• **WHAT YOU ARE ASKED TO DO**: Within the entries below, the lines from the one with "the underlying bedrock – were known almost as" through the one with "downstream from dams." are to be set down exactly, both ends kept.

• **STUDY MATERIAL**:
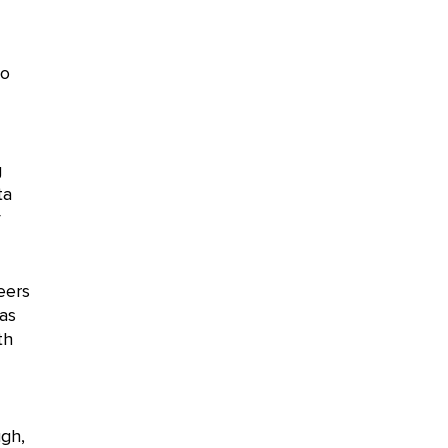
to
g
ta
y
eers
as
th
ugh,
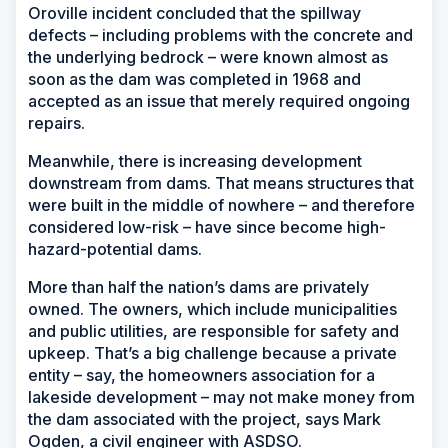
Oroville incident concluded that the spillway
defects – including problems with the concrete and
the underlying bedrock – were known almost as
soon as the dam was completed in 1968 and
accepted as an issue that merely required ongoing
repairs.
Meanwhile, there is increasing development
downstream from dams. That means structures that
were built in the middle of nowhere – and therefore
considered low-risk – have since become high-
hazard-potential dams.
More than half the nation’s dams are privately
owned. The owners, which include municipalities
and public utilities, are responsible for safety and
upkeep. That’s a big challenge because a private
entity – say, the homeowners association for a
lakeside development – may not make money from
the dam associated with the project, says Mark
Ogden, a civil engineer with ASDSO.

--

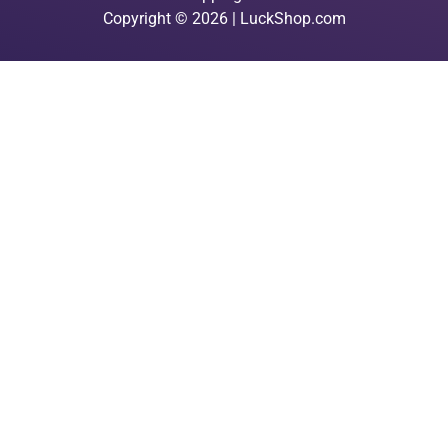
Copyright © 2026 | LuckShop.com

--

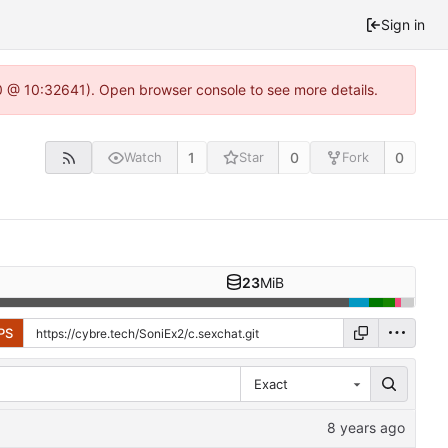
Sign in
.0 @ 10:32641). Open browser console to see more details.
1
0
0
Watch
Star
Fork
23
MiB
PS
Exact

• **EXERCISE RESULT**:
the underlying bedrock – were known almost as
soon as the dam was completed in 1968 and
accepted as an issue that merely required ongoing
repairs.
Meanwhile, there is increasing development
downstream from dams. That means structures that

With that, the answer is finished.